Já ia caindo o sol quando ao longe ele pode ver dois pontos dourados. “É ela!" Foi caminhando lentamente ao encontro. Quando se aproximava conseguiu notar que ela estava feliz. Brincava, não era mais aquela fera arredia, ao invés de ofegante e sapateando estava agora dando pulos, sacudindo a cabeça e se erguendo nas patas traseiras, mas não para agredir, sim para brincar. Próxima a ela estava uma potra, pequena e desengonçada ainda, com suas patas finas e compridas, a crina dourada como a da mãe e seu pelo também era semelhante, só um pouco mais avermelhado. O homem sentou-se em silêncio e ficou por admirar a cena tão bela que seus olhos ali contemplavam.

Ele a tratou bem, curou suas feridas, alimentou, fez companhia, não podia entender o motivo pelo qual ela fugiu. Ela temia mais uma vez ser contida, agora era possível ver tudo o que a égua desejava era estar próxima de sua cria.
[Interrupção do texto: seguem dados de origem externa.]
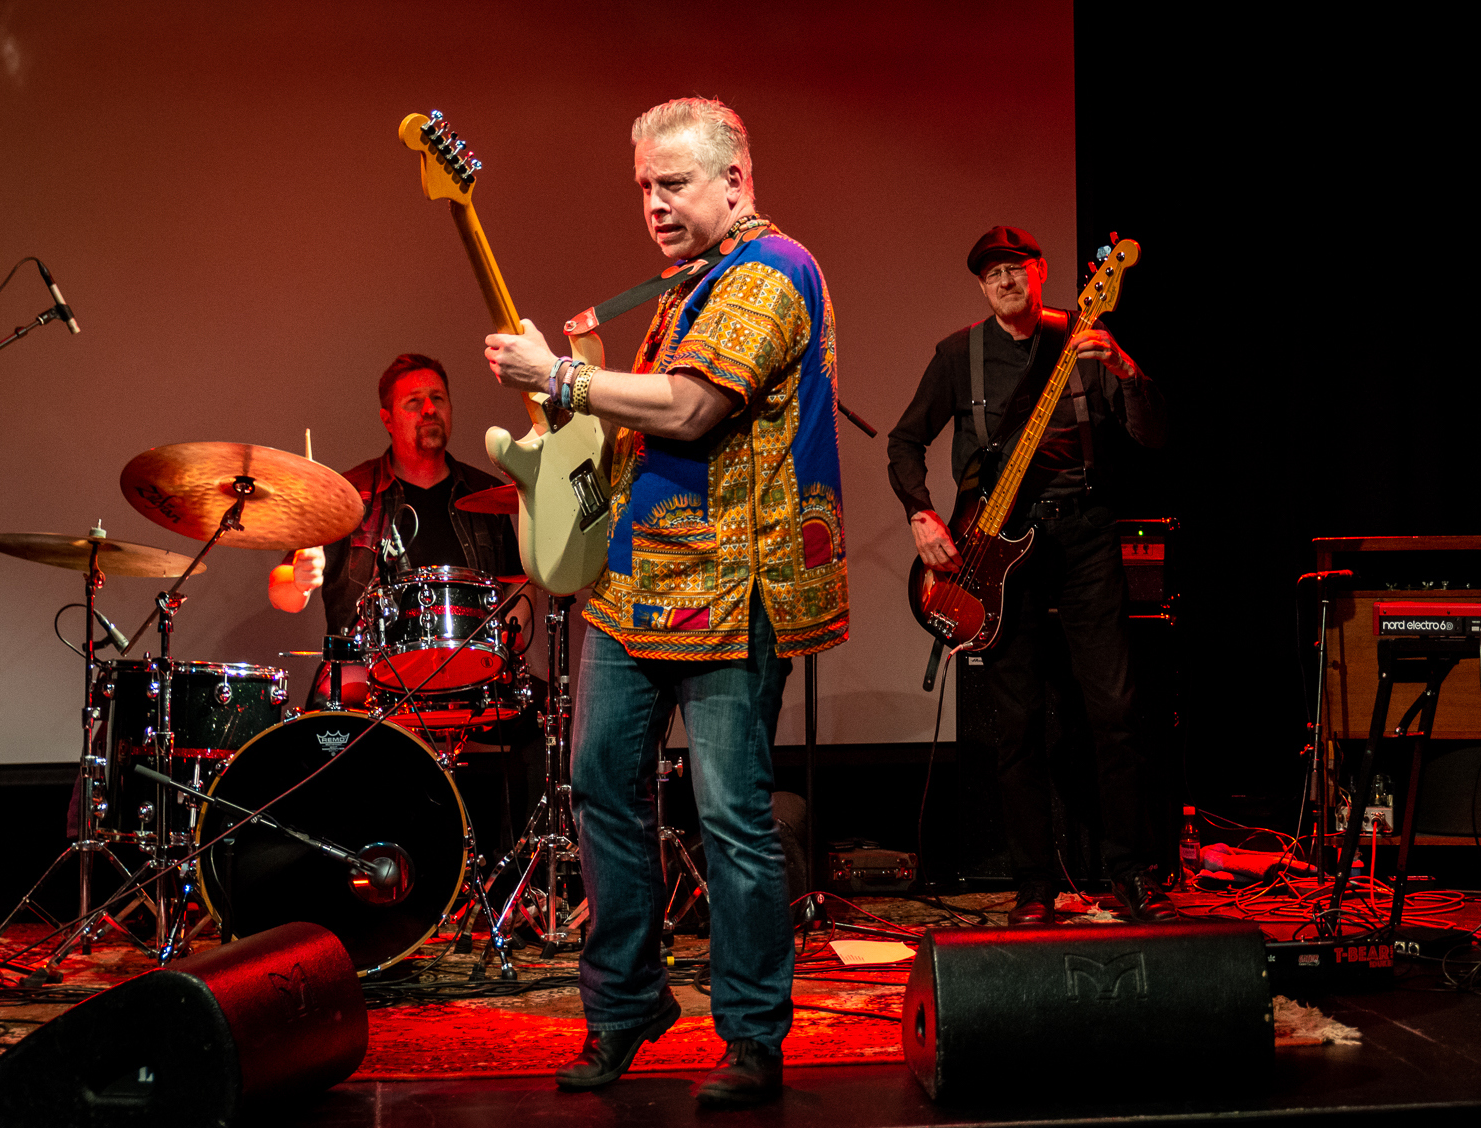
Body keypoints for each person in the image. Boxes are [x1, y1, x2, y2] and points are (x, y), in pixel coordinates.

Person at [482, 97, 846, 1105]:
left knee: (730, 816)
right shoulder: (688, 285)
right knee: (602, 786)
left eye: (673, 182)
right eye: (644, 185)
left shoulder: (771, 272)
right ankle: (626, 1005)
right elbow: (646, 424)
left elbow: (691, 405)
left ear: (735, 180)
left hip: (730, 588)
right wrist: (574, 396)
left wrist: (562, 378)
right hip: (636, 585)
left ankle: (753, 1036)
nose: (653, 203)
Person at [887, 225, 1171, 925]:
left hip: (1084, 535)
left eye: (1016, 268)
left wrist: (1127, 371)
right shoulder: (959, 356)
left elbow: (1152, 436)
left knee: (1114, 710)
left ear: (1041, 271)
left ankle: (1129, 871)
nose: (1006, 281)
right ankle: (1034, 886)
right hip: (997, 550)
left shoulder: (1086, 341)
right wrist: (921, 513)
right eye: (992, 274)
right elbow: (904, 441)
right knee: (1014, 724)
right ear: (982, 288)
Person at [268, 353, 523, 709]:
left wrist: (503, 639)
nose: (429, 409)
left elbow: (519, 584)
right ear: (387, 419)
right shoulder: (348, 495)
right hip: (366, 689)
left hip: (468, 687)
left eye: (438, 398)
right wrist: (298, 581)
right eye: (414, 402)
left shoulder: (485, 494)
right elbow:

Passaram-se alguns minutos. Quando ela percebeu a presença indesejada, ergueu a cabeça na direção do intruso. Ele ficou quieto, enquanto ela vinha enfurecida em sua direção, bufando e pisando firme, soltando as patas traseiras em coices no ar. Chegou perto do homem sentado e o encarou, não queria estar outra vez em uma cocheira, não queria ser domesticada e menos ainda ver sua cria nessas condições. Talvez ela tenha pensado isso, mas nunca saberemos. Ele na calma de sua existência disse: “-Calma ruana, tu é égua livre, nem todo cuidado do mundo é capaz de te prender, cordas não te fazem bem, tu vieste até mim num momento de precisão, te ajudei, alimentei, dei de beber, curei tuas feridas e despertei outras quando tentei te colocar por cordas. Tu me cativaste pela beleza que possui, força que demonstra, contudo não pode ser minha e agora admiro mais ainda a tua liberdade, este ser selvagem que és, segue tua vida." Dito isto, ergueu-se, virando as costas, iniciando o caminho contrário que lhe trouxe até ali, acenou com o chapéu e retornou para seu lar.

A vida seguiu como tinha de ser. Cada um em seu mundo, às vezes junto à figueira contemplando o pôr do sol entra em devaneios e volta no dia em que teve aquele marcante encontro, lembra da alegria da égua e sua cria brincando livres em sua natureza primitiva. E ela, às vezes, ainda galopa com sua cria próximo daquele lugar, como se procurasse o amigo.

É preciso compreender que existem criaturas que são livres, não se sentem bem com amarras, por mais que se tente explicar isso com palavras ou mostrar com atitudes ou gestos, torna-se impossível. O que é livre deve permanecer assim, cada ser dotado de suas qualidades e propriedades únicas, com seus anseios e objetivos, todos com seu lugar no universo e com singular existência. Não se pode prender o que não quer ficar preso, a vontade deve ser maior do que qualquer amarra, assim são os homens e também os cavalos.